Армандо Салинас - За годом год
— Он бывший боксер. Участвовал в состязаниях на стадионе Г аса.
— Какой он боксер! Его только дубасили по морде.
— Верно, он был «грушей», — пояснил Неаполитанец.
Солдаты продолжали неторопливо беседовать.
— Мне только два раза морду набили, — говорил один.
— Тогда никто не хотел идти добровольно, вот и стали вербовать в Голубую дивизию.
Неаполитанец мурлыкал песенку.
— Давайте купим пачку «Буби» на четверых? — предложил он друзьям.

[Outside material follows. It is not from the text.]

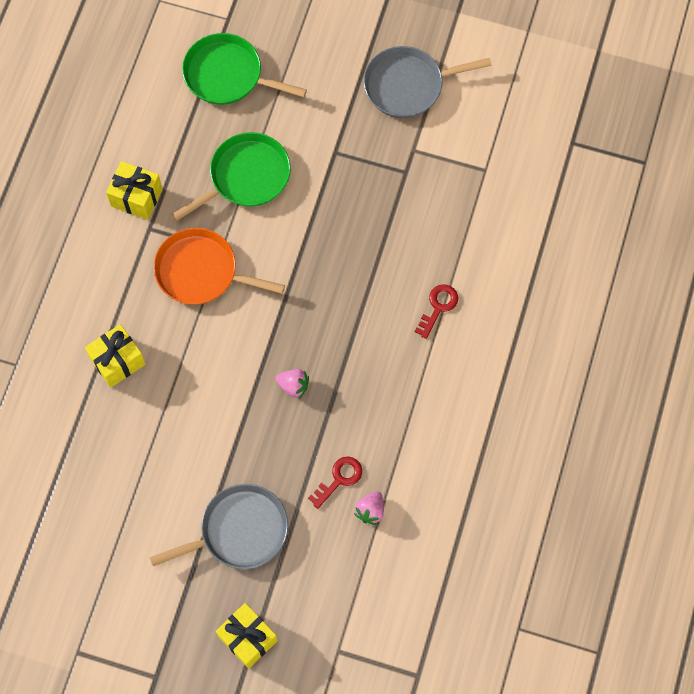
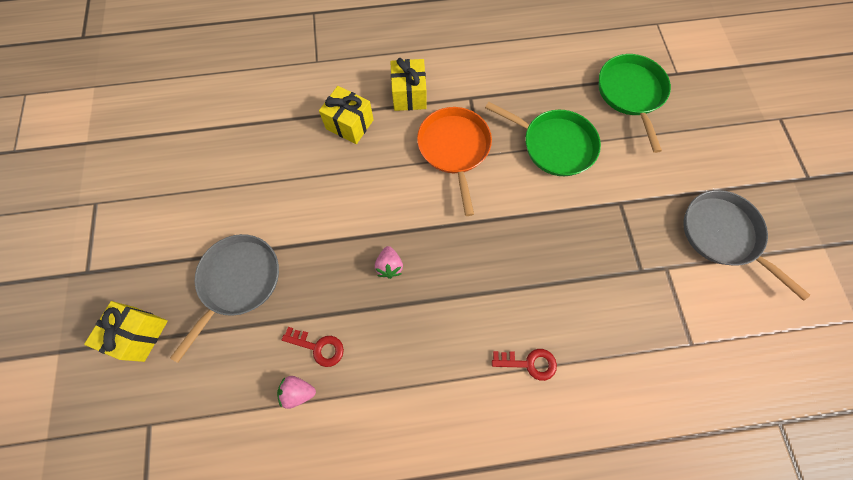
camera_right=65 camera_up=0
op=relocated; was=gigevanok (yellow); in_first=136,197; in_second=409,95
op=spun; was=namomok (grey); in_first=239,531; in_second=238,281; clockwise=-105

— Тебе, видно, вино ударило в голову. Пачку «Буби»!.. А «вырви глаз» не хочешь? Сразу протрезвеешь. Мы что, магнаты, чтобы курить светлый табачок?
Девушки продолжали танцевать одни, без парней.

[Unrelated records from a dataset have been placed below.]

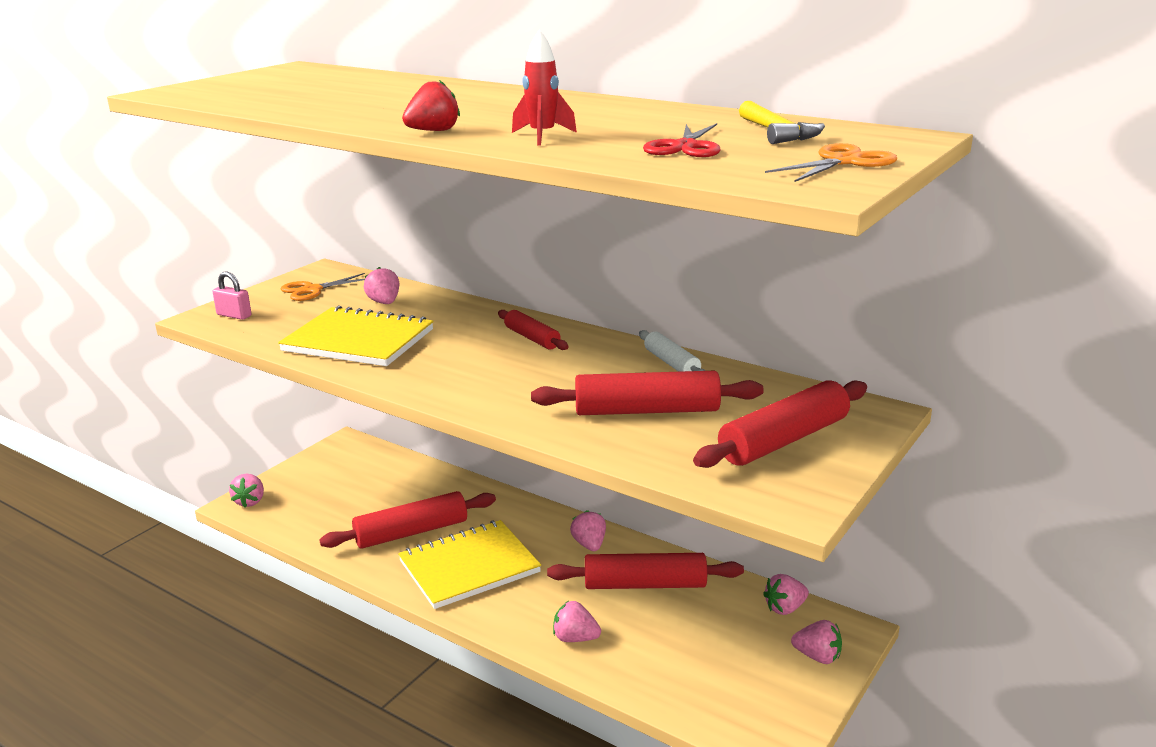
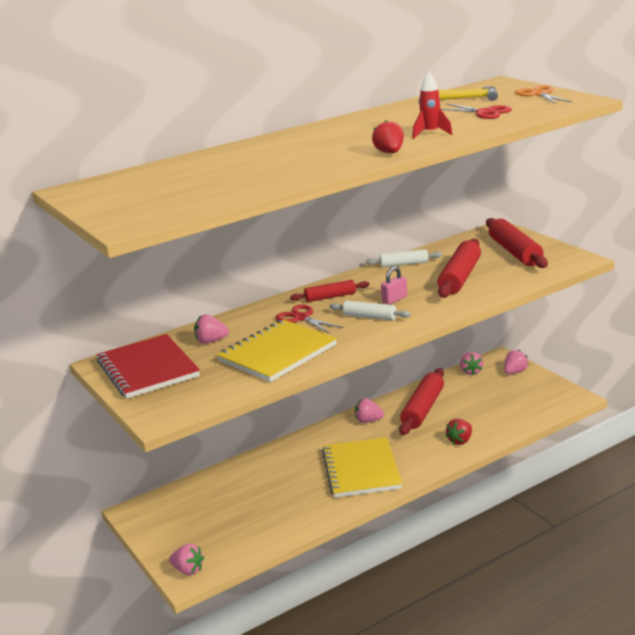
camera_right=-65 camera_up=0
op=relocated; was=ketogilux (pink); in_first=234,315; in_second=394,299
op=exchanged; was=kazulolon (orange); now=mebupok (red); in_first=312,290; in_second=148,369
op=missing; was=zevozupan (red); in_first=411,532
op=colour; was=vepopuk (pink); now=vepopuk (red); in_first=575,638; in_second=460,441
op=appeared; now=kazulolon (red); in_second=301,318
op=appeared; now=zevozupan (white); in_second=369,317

— Ну что? Прошвырнемся чуток с бабами, — сказал Рыбка.
— Пошли.
Музыканты играли пасодобль. Хоакин и Антон, выйдя во двор, разлучили Кармен с девушкой, с которой она танцевала.
— Привет, — сказал Хоакин девушке.
— Привет, — ответила она.
— Я что-то тебя не знаю, ты, наверно, тут первый раз?
— Да.
— А как тебя зовут?
— Меня зовут Пепита.
— Угу.
— А ты Хоакин, верно?
— Да. А ты откуда знаешь?
— Да уж знаю. Подружки сказали.
— Ты работаешь в красильне?
— Нет, в пекарне, на раздаче.
— Ну, при нынешней голодухе у тебя, наверно, полно женихов. Такое место — золотое дно, — пошутил Хоакин.

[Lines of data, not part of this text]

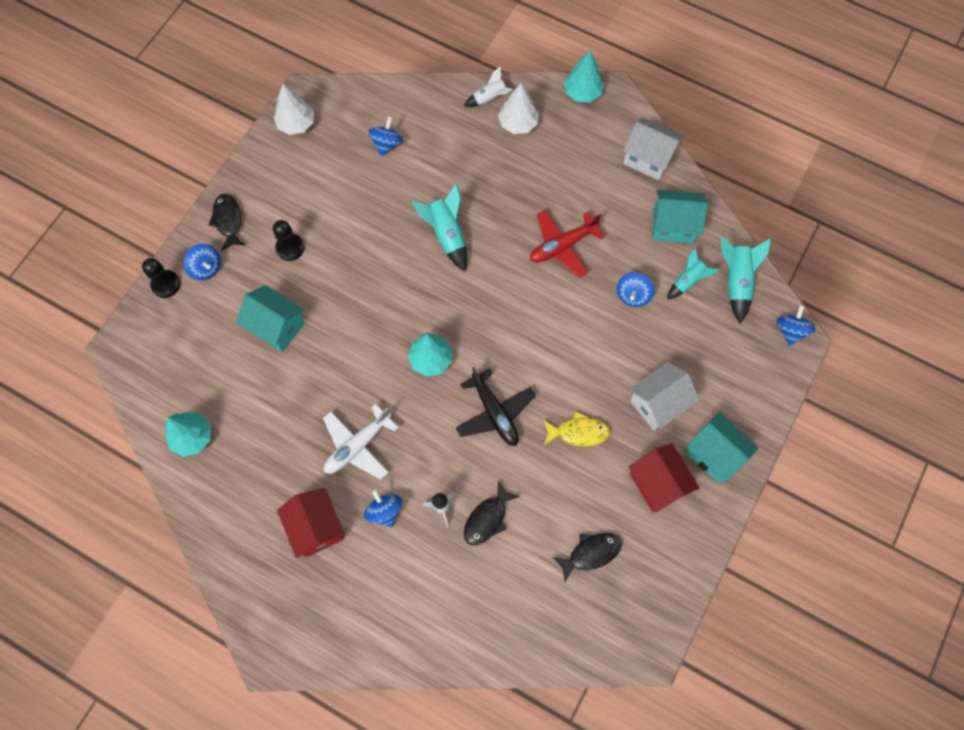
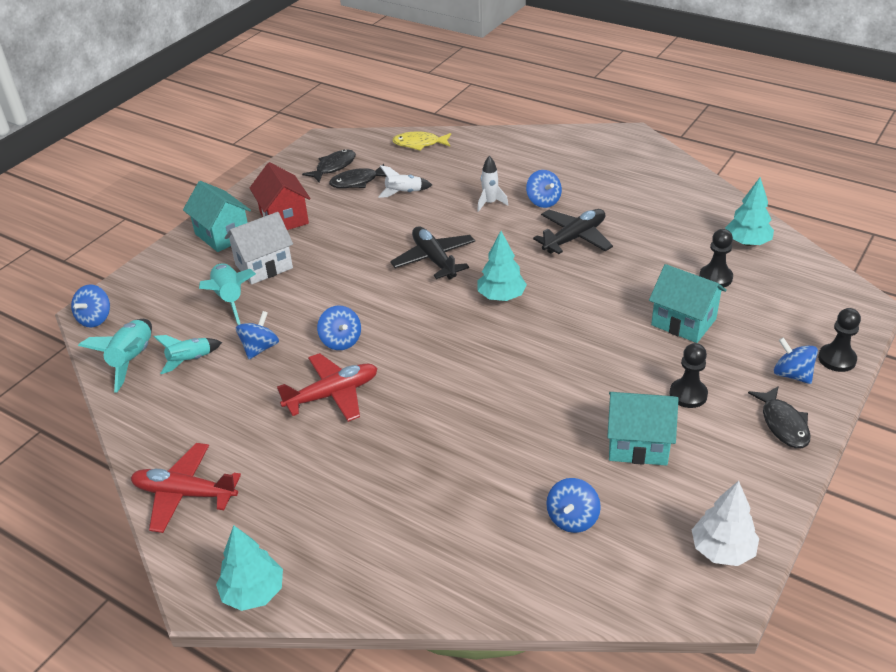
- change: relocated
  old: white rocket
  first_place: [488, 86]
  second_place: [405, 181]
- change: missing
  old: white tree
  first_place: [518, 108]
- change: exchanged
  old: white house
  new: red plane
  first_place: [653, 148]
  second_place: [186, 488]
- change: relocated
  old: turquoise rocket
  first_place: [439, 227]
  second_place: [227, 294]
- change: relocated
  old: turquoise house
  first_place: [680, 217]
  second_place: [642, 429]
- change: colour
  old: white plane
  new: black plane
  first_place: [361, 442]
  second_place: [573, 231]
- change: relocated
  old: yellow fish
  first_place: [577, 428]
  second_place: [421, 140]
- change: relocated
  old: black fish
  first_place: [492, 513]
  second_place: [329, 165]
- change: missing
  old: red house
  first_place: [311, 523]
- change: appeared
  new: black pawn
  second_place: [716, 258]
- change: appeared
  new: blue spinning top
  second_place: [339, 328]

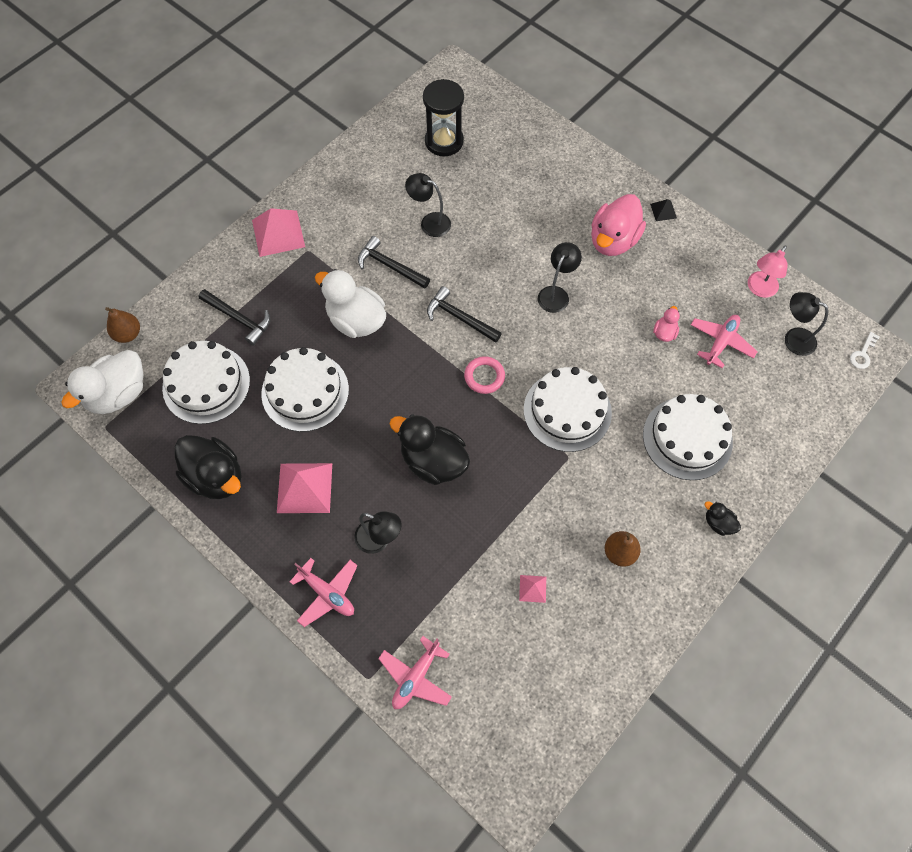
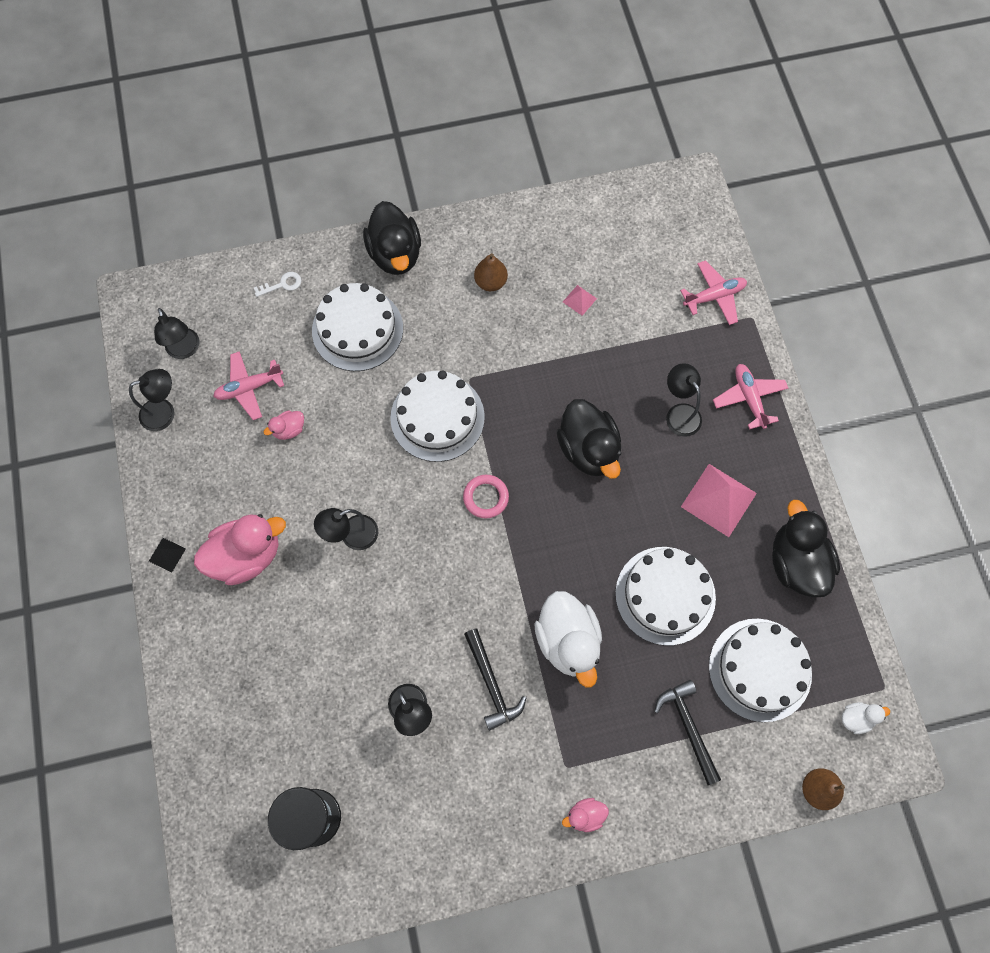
- change: exchanged
  old: pink pyramid
  new: pink duck
  first_place: [278, 232]
  second_place: [585, 815]
- change: colour
  old: pink lamp
  new: black lamp
  first_place: [768, 271]
  second_place: [152, 400]
- change: missing
  old: black hammer
  first_place: [464, 314]
- change: relocated
  old: white key
  first_place: [865, 350]
  second_place: [277, 284]
- change: size
  old: white duck
  first_place: [102, 382]
  second_place: [866, 718]
  factor: 0.47
- change: size
  old: black duck
  first_place: [723, 518]
  second_place: [392, 238]
  factor: 2.15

— Нет у меня никаких женихов. А ты кем работаешь?
— Токарем на заводе, а вечером хожу в школу.
— Ух ты! — воскликнула девушка. — Студенты — самые отпетые хулиганы.
— Никакие не хулиганы, просто мы любим хорошеньких, таких, как ты, например, — галантно заметил Хоакин.
Антон танцевал с Кармен. Подняв голову и устремив взор в одну точку, он не опускал глаз, пока не прекращалась музыка.
— Ты что танцуешь, как деревяшка, слезай с облаков. Небось не в раю с праведниками!
— Я немного задумался, — отвечал юноша.
— Над чем? Уж не над таинством ли воплощения? Ладно, хватит думать, давай лучше расскажи что-нибудь. Видал вон, как Хоакин с Пепитой? Норовят улизнуть в темноту, а ведь только познакомились.
Сгущались сумерки. С ближайших полей доносился шум ветра. Вечернего ветра, который тихо колыхал бумажные колокольчики и китайские фонарики, развешанные на проволоке. Проволока эта тянулась от навеса над входом до ограды таверны. Хозяин зажег свет.
— Отодвинься немножко, от тебя пахнет вином.
Рыбка был неизлечим. Если уж он обнимал девушку, ничто не могло его оторвать от подружки. Он прижимался изо всех сил.
— Я только три стаканчика красного выпил.
— Да, три стаканчика. С тех пор как ты заделался «рыбаком», такую «мерлузу» таскаешь домой, что даже моя мамаша не отказалась бы.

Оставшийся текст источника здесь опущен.